● **Entries shown**
========================================================================

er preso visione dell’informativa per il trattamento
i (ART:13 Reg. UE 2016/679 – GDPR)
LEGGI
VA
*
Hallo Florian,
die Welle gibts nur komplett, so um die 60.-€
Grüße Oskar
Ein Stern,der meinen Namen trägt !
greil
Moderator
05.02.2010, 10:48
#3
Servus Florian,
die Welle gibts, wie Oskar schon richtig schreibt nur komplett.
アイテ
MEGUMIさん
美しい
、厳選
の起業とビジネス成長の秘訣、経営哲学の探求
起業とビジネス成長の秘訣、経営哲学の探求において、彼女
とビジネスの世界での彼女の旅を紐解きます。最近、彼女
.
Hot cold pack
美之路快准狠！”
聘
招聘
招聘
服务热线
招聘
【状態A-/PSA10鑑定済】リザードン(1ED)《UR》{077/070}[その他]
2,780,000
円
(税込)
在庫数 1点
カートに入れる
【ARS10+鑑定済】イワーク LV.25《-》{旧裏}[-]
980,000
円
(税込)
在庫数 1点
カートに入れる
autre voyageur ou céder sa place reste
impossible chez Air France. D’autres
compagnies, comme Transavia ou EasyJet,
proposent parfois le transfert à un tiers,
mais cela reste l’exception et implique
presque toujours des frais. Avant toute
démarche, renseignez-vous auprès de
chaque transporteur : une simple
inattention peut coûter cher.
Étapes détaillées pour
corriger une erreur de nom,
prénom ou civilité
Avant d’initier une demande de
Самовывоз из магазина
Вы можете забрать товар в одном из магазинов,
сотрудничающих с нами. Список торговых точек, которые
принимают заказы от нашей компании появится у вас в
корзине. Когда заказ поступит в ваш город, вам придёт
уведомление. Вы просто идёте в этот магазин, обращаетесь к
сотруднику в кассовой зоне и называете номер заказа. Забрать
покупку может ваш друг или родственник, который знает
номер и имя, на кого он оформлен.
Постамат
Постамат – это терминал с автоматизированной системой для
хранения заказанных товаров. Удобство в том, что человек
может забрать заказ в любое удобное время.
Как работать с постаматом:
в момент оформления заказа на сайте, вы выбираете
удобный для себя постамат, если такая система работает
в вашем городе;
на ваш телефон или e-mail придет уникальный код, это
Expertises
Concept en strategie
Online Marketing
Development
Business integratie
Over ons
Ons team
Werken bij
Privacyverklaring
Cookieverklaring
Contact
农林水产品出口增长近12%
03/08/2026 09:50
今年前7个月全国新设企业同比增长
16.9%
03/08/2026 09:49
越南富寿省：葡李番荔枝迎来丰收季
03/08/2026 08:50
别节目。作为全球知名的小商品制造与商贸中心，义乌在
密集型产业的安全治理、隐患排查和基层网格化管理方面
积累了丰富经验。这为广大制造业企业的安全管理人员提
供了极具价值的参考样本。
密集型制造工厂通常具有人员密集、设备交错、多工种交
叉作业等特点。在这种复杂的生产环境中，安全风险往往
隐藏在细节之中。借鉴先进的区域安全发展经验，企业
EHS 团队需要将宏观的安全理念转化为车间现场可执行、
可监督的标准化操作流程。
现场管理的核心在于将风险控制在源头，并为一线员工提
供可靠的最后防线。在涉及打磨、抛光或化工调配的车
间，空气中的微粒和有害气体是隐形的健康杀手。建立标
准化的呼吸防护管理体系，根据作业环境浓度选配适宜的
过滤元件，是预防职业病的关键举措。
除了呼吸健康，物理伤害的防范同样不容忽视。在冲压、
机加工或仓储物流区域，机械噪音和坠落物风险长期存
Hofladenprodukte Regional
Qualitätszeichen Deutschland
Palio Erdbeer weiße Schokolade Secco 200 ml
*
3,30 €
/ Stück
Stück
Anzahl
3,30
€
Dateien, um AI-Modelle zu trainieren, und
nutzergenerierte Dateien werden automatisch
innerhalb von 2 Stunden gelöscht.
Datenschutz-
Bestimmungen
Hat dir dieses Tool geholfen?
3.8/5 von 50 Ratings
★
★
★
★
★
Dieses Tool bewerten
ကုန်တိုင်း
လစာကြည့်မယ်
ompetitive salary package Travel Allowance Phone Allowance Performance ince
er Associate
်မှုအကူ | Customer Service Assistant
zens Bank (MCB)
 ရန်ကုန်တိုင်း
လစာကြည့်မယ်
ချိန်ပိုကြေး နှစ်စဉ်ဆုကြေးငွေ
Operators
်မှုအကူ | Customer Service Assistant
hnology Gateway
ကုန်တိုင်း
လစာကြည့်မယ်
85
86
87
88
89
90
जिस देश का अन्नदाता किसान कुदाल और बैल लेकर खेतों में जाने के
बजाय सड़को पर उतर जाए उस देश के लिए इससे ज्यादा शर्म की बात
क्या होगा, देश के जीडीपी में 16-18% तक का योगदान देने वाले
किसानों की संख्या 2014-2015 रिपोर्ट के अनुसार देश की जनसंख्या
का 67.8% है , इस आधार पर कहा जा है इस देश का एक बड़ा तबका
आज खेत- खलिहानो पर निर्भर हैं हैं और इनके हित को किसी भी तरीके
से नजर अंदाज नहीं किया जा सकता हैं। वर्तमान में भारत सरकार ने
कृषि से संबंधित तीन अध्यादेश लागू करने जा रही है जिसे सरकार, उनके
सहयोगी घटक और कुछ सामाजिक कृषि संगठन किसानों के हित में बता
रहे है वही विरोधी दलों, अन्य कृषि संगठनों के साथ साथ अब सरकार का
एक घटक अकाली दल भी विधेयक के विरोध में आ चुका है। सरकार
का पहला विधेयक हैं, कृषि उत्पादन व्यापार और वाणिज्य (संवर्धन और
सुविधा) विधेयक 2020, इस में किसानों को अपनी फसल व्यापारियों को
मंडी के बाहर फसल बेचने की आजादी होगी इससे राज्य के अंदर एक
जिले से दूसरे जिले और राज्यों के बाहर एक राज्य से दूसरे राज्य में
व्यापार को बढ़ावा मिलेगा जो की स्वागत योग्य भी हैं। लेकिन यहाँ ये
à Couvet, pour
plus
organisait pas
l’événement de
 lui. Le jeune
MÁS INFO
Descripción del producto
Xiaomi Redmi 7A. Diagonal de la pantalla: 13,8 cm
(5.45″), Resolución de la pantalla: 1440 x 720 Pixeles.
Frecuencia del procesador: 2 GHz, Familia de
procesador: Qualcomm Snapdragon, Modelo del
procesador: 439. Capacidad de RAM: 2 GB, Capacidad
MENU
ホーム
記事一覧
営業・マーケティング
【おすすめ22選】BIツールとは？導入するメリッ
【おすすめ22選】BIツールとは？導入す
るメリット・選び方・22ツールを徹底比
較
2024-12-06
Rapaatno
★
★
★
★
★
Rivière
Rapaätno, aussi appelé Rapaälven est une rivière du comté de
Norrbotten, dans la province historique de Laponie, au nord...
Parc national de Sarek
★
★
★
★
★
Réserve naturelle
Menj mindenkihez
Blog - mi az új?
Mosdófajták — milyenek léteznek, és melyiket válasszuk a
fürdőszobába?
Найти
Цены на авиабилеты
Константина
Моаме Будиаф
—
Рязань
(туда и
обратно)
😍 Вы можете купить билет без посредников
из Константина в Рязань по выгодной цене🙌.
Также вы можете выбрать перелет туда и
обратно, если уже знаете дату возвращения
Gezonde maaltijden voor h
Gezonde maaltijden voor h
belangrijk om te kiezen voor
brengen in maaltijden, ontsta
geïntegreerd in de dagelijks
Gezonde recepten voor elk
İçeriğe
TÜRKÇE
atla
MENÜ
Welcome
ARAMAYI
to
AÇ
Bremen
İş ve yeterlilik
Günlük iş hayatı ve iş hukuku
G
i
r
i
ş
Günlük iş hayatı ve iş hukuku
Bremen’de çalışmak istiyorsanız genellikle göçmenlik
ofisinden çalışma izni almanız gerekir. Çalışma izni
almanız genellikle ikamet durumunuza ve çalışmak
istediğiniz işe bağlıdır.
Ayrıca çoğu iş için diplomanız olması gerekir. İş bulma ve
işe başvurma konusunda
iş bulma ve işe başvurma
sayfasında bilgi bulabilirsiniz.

========================================================================

● **Brief**
Return verbatim every line from the start of the records through the line containing "Постамат – это", with both of those lines included.

● **Task response**
er preso visione dell’informativa per il trattamento
i (ART:13 Reg. UE 2016/679 – GDPR)
LEGGI
VA
*
Hallo Florian,
die Welle gibts nur komplett, so um die 60.-€
Grüße Oskar
Ein Stern,der meinen Namen trägt !
greil
Moderator
05.02.2010, 10:48
#3
Servus Florian,
die Welle gibts, wie Oskar schon richtig schreibt nur komplett.
アイテ
MEGUMIさん
美しい
、厳選
の起業とビジネス成長の秘訣、経営哲学の探求
起業とビジネス成長の秘訣、経営哲学の探求において、彼女
とビジネスの世界での彼女の旅を紐解きます。最近、彼女
.
Hot cold pack
美之路快准狠！”
聘
招聘
招聘
服务热线
招聘
【状態A-/PSA10鑑定済】リザードン(1ED)《UR》{077/070}[その他]
2,780,000
円
(税込)
在庫数 1点
カートに入れる
【ARS10+鑑定済】イワーク LV.25《-》{旧裏}[-]
980,000
円
(税込)
在庫数 1点
カートに入れる
autre voyageur ou céder sa place reste
impossible chez Air France. D’autres
compagnies, comme Transavia ou EasyJet,
proposent parfois le transfert à un tiers,
mais cela reste l’exception et implique
presque toujours des frais. Avant toute
démarche, renseignez-vous auprès de
chaque transporteur : une simple
inattention peut coûter cher.
Étapes détaillées pour
corriger une erreur de nom,
prénom ou civilité
Avant d’initier une demande de
Самовывоз из магазина
Вы можете забрать товар в одном из магазинов,
сотрудничающих с нами. Список торговых точек, которые
принимают заказы от нашей компании появится у вас в
корзине. Когда заказ поступит в ваш город, вам придёт
уведомление. Вы просто идёте в этот магазин, обращаетесь к
сотруднику в кассовой зоне и называете номер заказа. Забрать
покупку может ваш друг или родственник, который знает
номер и имя, на кого он оформлен.
Постамат
Постамат – это терминал с автоматизированной системой для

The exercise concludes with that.